US Treasury Speculations & Treasury Bonds

by Wes Bridel on September 24, 2010

in Stewardship

The US Treasury issues Treasury Bonds, but if the value of the Dollar drops because of all this borrowing (and printing by the Fed), your Dollar could be worth much less soon.  We’ve been discussing asset management in a crazy economy.  We last looked at International Investing as well as Blue Chip Investing.  We believe this trend will be one of the most important in the coming decade.  If so, Treasury Bonds (and other bonds) will drastically lose value. 

The US Treasury & Fed (along with Congress & the White House) could be doing irreparable harm to your financial well being.  But there are ways to protect yourself.

If you believe that higher inflation is on the horizon, there is a way to protect your assets and even profit directly from this understanding.  We believe a massive devaluation of the US Dollar is coming (we’re just not sure when it will begin) and therefore is the most important economic trend for you to be on the correct side of if it does indeed happen.  We’ve mentioned the fact that gold and silver do extremely well at protecting value in times of inflation.  Gold and silver should always be your first and second choice when protecting your assets from inflation!  Commodities and other “hard/real assets” do as well.

We’re going to cover two different way to use Treasuries to either somewhat protect yourself from this danger of inflation and rising interest rates or to go a step beyond and profit from a speculation of this event.

Let’s first explain what Treasuries are and how they work…

Treasury Bonds, Notes, & Bills are the instruments that the US Government uses to borrow money through the US Treasury.  The US Treasury has an auction at which they receive money from investors/lenders who then receive a promise of future dividend payments and a return of premium at some point in the future.  The demand (competition) from investors/lenders at the auction, will determine how high or low the interest rate on these bills/notes/bonds is.

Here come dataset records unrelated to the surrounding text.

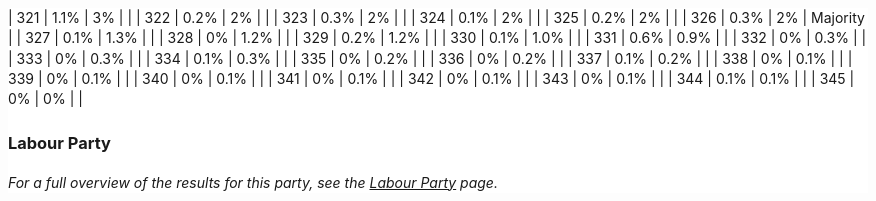 | 321 | 1.1% | 3% |  |
| 322 | 0.2% | 2% |  |
| 323 | 0.3% | 2% |  |
| 324 | 0.1% | 2% |  |
| 325 | 0.2% | 2% |  |
| 326 | 0.3% | 2% | Majority |
| 327 | 0.1% | 1.3% |  |
| 328 | 0% | 1.2% |  |
| 329 | 0.2% | 1.2% |  |
| 330 | 0.1% | 1.0% |  |
| 331 | 0.6% | 0.9% |  |
| 332 | 0% | 0.3% |  |
| 333 | 0% | 0.3% |  |
| 334 | 0.1% | 0.3% |  |
| 335 | 0% | 0.2% |  |
| 336 | 0% | 0.2% |  |
| 337 | 0.1% | 0.2% |  |
| 338 | 0% | 0.1% |  |
| 339 | 0% | 0.1% |  |
| 340 | 0% | 0.1% |  |
| 341 | 0% | 0.1% |  |
| 342 | 0% | 0.1% |  |
| 343 | 0% | 0.1% |  |
| 344 | 0.1% | 0.1% |  |
| 345 | 0% | 0% |  |

### Labour Party

*For a full overview of the results for this party, see the [Labour Party](party-labourparty.html) page.*
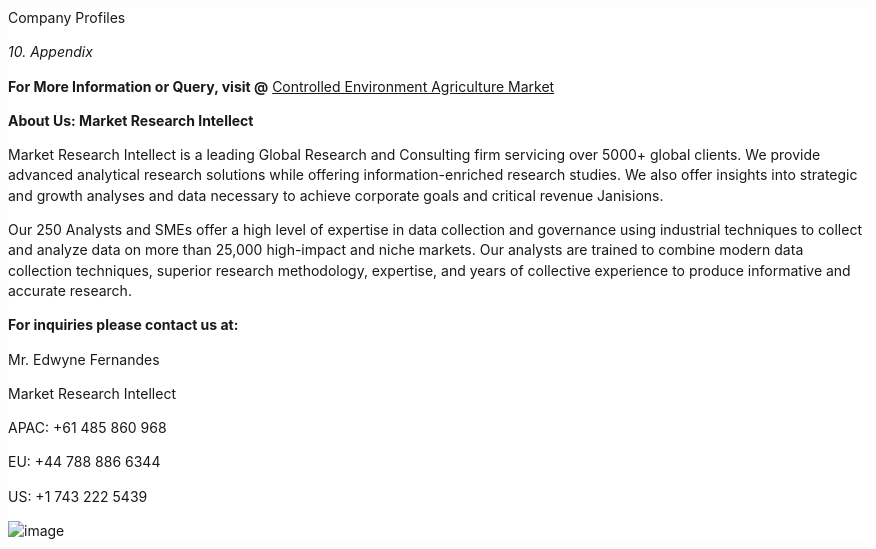 Company Profiles</span></em></p><p><em><span class="font-[700]">10. Appendix</span></em></p><p><span class="font-[700]"><strong>For More Information or Query, visit&nbsp;@</strong>&nbsp;</span><span class="font-[700]"><a href="https://www.marketresearchintellect.com/product/global-controlled-environment-agriculture-market-size-and-forecast/?utm_source=Linkedin&utm_medium=824" target="_blank" data-tracking-control-name="article-ssr-frontend-pulse_little-text-block" data-tracking-will-navigate="" data-test-link="">Controlled Environment Agriculture Market</a></span></p><p><strong><span class="font-[700]">About Us: Market Research Intellect</span></strong></p><p><span class="">Market Research Intellect is a leading Global Research and Consulting firm servicing over 5000+ global clients. We provide advanced analytical research solutions while offering information-enriched research studies.&nbsp;</span>We also offer insights into strategic and growth analyses and data necessary to achieve corporate goals and critical revenue Janisions.</p><p><span class="">Our 250 Analysts and SMEs offer a high level of expertise in data collection and governance using industrial techniques to collect and analyze data on more than 25,000 high-impact and niche markets. Our analysts are trained to combine modern data collection techniques, superior research methodology, expertise, and years of collective experience to produce informative and accurate research.</span></p><p><strong>For inquiries please contact us at:</strong></p><p>Mr. Edwyne Fernandes</p><p>Market Research Intellect</p><p>APAC: +61 485 860 968</p><p>EU: +44 788 886 6344</p><p>US: +1 743 222 5439</p>
![image](https://github.com/user-attachments/assets/c31e1472-0bf1-4637-a3ff-f246911085b4)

A Treasury Bill is for a duration of 1 year or less.

A Treasury Note is for a duration between 1 and 10 years.

A Treasury Bond is for a duration between 10 and 30 years.

For many decades (perhaps not including the 1970’s) the United States Dollar has been considered the safest currency in the world and has thus enjoyed the lowest rate of interest demanded to borrow money.  But this rate is established at an auction.  Recently, the auctions have been quite busy because the US Government is borrowing unprecedented amounts of money.  We won’t spend much time here the many reasons why lenders could demand a higher rate of interest from the US Government.

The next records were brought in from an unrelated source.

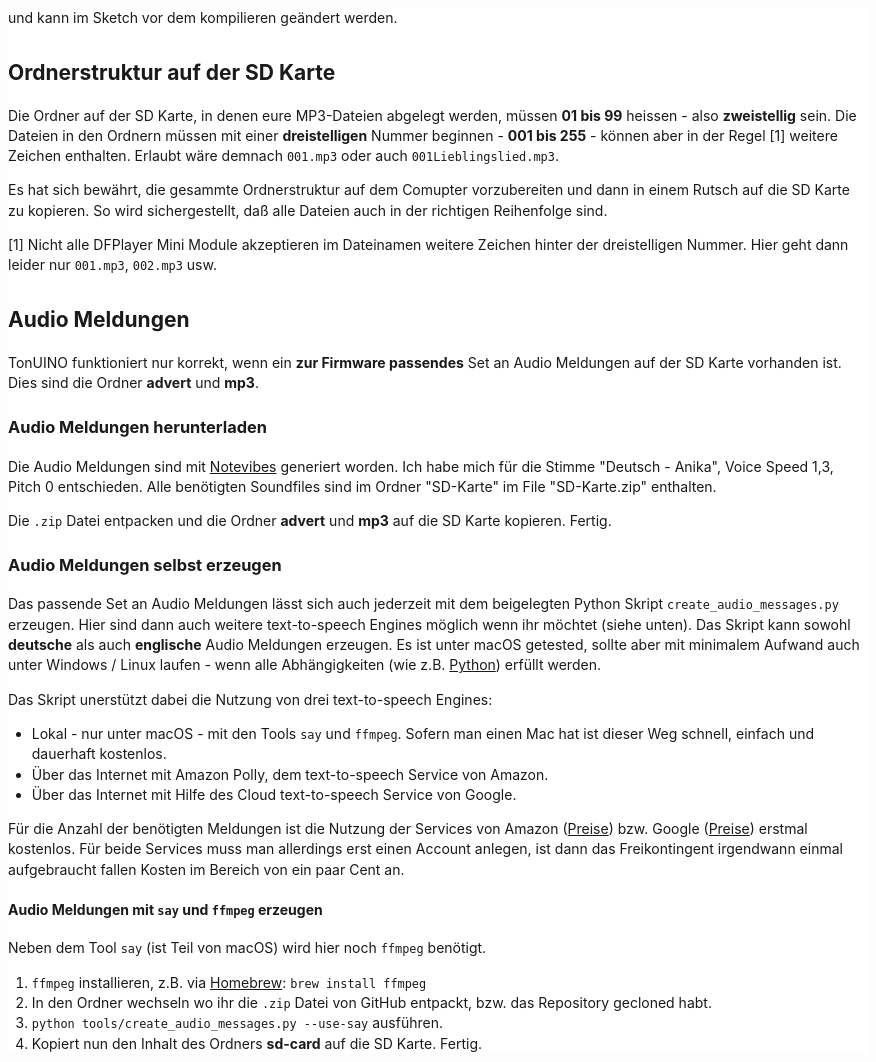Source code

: und kann im Sketch vor dem kompilieren geändert werden.

## Ordnerstruktur auf der SD Karte

Die Ordner auf der SD Karte, in denen eure MP3-Dateien abgelegt werden, müssen **01 bis 99** heissen - also **zweistellig** sein. Die Dateien in den Ordnern müssen mit einer **dreistelligen** Nummer beginnen - **001 bis 255** - können aber in der Regel [1] weitere Zeichen enthalten. Erlaubt wäre demnach `001.mp3` oder auch `001Lieblingslied.mp3`.

Es hat sich bewährt, die gesammte Ordnerstruktur auf dem Comupter vorzubereiten und dann in einem Rutsch auf die SD Karte zu kopieren. So wird sichergestellt, daß alle Dateien auch in der richtigen Reihenfolge sind.

[1] Nicht alle DFPlayer Mini Module akzeptieren im Dateinamen weitere Zeichen hinter der dreistelligen Nummer. Hier geht dann leider nur `001.mp3`, `002.mp3` usw.

## Audio Meldungen

TonUINO funktioniert nur korrekt, wenn ein **zur Firmware passendes** Set an Audio Meldungen auf der SD Karte vorhanden ist. Dies sind die Ordner **advert** und **mp3**.

### Audio Meldungen herunterladen

Die Audio Meldungen sind mit [Notevibes](https://notevibes.com/) generiert worden.
Ich habe mich für die Stimme "Deutsch - Anika", Voice Speed 1,3, Pitch 0 entschieden.
Alle benötigten Soundfiles sind im Ordner "SD-Karte" im File "SD-Karte.zip" enthalten.

Die `.zip` Datei entpacken und die Ordner **advert** und **mp3** auf die SD Karte kopieren. Fertig.

### Audio Meldungen selbst erzeugen

Das passende Set an Audio Meldungen lässt sich auch jederzeit mit dem beigelegten Python Skript `create_audio_messages.py` erzeugen. Hier sind dann auch weitere text-to-speech Engines möglich wenn ihr möchtet (siehe unten). Das Skript kann sowohl **deutsche** als auch **englische** Audio Meldungen erzeugen. Es ist unter macOS getested, sollte aber mit minimalem Aufwand auch unter Windows / Linux laufen - wenn alle Abhängigkeiten (wie z.B. [Python](https://www.python.org/downloads/)) erfüllt werden.

Das Skript unerstützt dabei die Nutzung von drei text-to-speech Engines:

- Lokal - nur unter macOS - mit den Tools `say` und `ffmpeg`. Sofern man einen Mac hat ist dieser Weg schnell, einfach und dauerhaft kostenlos.
- Über das Internet mit Amazon Polly, dem text-to-speech Service von Amazon.
- Über das Internet mit Hilfe des Cloud text-to-speech Service von Google.

Für die Anzahl der benötigten Meldungen ist die Nutzung der Services von Amazon ([Preise](https://aws.amazon.com/de/polly/pricing/)) bzw. Google ([Preise](https://cloud.google.com/text-to-speech/pricing)) erstmal kostenlos. Für beide Services muss man allerdings erst einen Account anlegen, ist dann das Freikontingent irgendwann einmal aufgebraucht fallen Kosten im Bereich von ein paar Cent an.

#### Audio Meldungen mit `say` und `ffmpeg` erzeugen

Neben dem Tool `say` (ist Teil von macOS) wird hier noch `ffmpeg` benötigt.

1. `ffmpeg` installieren, z.B. via [Homebrew](https://brew.sh): `brew install ffmpeg`
2. In den Ordner wechseln wo ihr die `.zip` Datei von GitHub entpackt, bzw. das Repository gecloned habt.
3. `python tools/create_audio_messages.py --use-say` ausführen.
4. Kopiert nun den Inhalt des Ordners **sd-card** auf die SD Karte. Fertig.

We will state the greatest reason why staunch deflationists believe that the incredible printing and borrowing of money won’t result in inflation.  They believe that the economy will crash to such a degree that people will be fearful and look to put their money where they feel is safe, which for everyone’s life has been the US Dollar.

Still, we don’t believe that just because many other major currencies are bad, people will continue lending money at very low rates of interest to the country which has the largest debt in the history of the world and no real or imagined plan to ever pay it back.  (Even the Congressional Budget Office’s numbers which looking back historically have tended to be wild eyed optimistic, say that our debt will continue to grow massively over the coming decade.  When you look through their assumptions, the huge growth in government income assumed in a time of terrible economic activity makes it clear that the reality will be far bigger debts and deficits…..and interest rates.

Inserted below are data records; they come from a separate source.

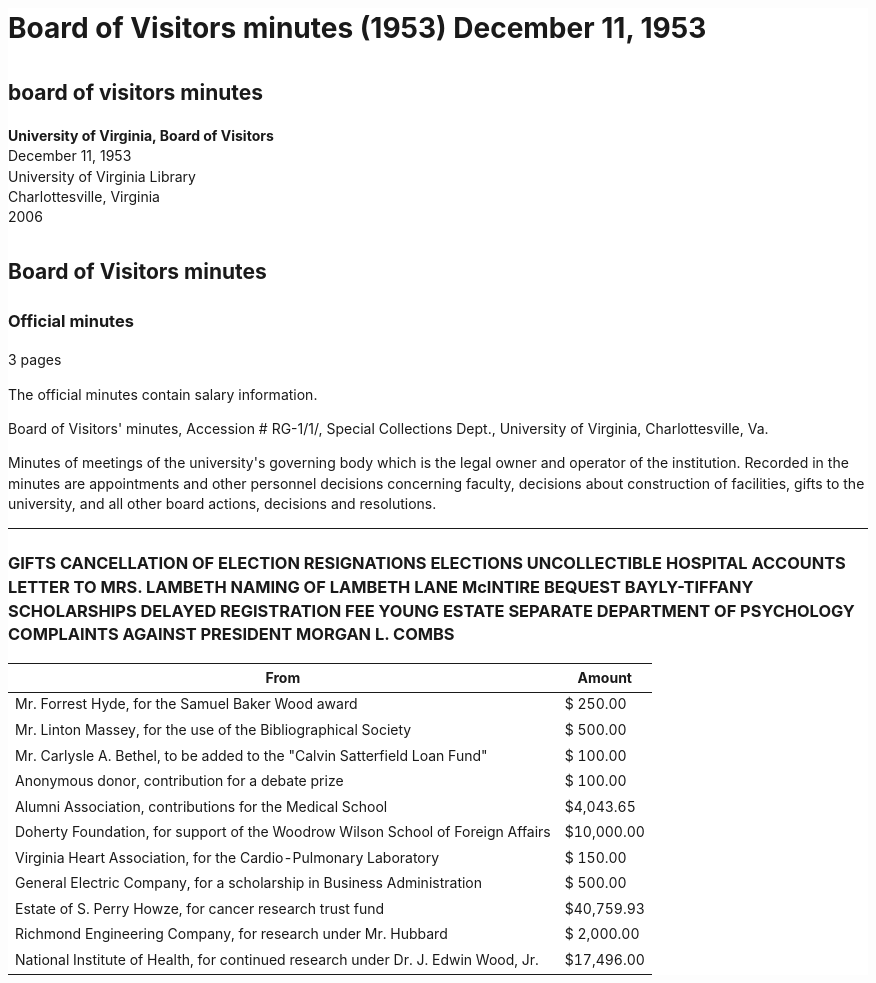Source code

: </script>

# Board of Visitors minutes (1953) December 11, 1953

## board of visitors minutes

**University of Virginia, Board of Visitors**\
December 11, 1953\
University of Virginia Library\
Charlottesville, Virginia\
2006

## Board of Visitors minutes

### Official minutes

3 pages

The official minutes contain salary information.

Board of Visitors' minutes, Accession # RG-1/1/, Special Collections Dept., University of Virginia, Charlottesville, Va.

Minutes of meetings of the university's governing body which is the legal owner and operator of the institution. Recorded in the minutes are appointments and other personnel decisions concerning faculty, decisions about construction of facilities, gifts to the university, and all other board actions, decisions and resolutions.

***

### GIFTS CANCELLATION OF ELECTION RESIGNATIONS ELECTIONS UNCOLLECTIBLE HOSPITAL ACCOUNTS LETTER TO MRS. LAMBETH NAMING OF LAMBETH LANE McINTIRE BEQUEST BAYLY-TIFFANY SCHOLARSHIPS DELAYED REGISTRATION FEE YOUNG ESTATE SEPARATE DEPARTMENT OF PSYCHOLOGY COMPLAINTS AGAINST PRESIDENT MORGAN L. COMBS

| From                                                      | Amount      |
|-----------------------------------------------------------|-------------|
| Mr. Forrest Hyde, for the Samuel Baker Wood award        | $ 250.00    |
| Mr. Linton Massey, for the use of the Bibliographical Society | $ 500.00    |
| Mr. Carlysle A. Bethel, to be added to the "Calvin Satterfield Loan Fund" | $ 100.00    |
| Anonymous donor, contribution for a debate prize          | $ 100.00    |
| Alumni Association, contributions for the Medical School  | $4,043.65   |
| Doherty Foundation, for support of the Woodrow Wilson School of Foreign Affairs | $10,000.00  |
| Virginia Heart Association, for the Cardio-Pulmonary Laboratory | $ 150.00    |
| General Electric Company, for a scholarship in Business Administration | $ 500.00    |
| Estate of S. Perry Howze, for cancer research trust fund  | $40,759.93  |
| Richmond Engineering Company, for research under Mr. Hubbard | $ 2,000.00  |
| National Institute of Health, for continued research under Dr. J. Edwin Wood, Jr. | $17,496.00  |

As interest rates go up, the value of bonds outstanding goes down.  Let’s look at an example.  Imagine I own a bond that pays 4% interest and the going rate increases to 5%.  If you wanted to buy a Treasury bond, and I wanted to sell mine, would you buy mine paying 4% or would you buy the newly issued one paying 5%?  Of course, you would buy the 5% bond unless I accepted less than the face value (principle) of the bond.  Therefore, if I had bought my bond with $100,000 and received one interest payment, to only then sell the bond to you at $90,000 because of the change in interest rates in the market, I would have lost money on a guaranteed bond.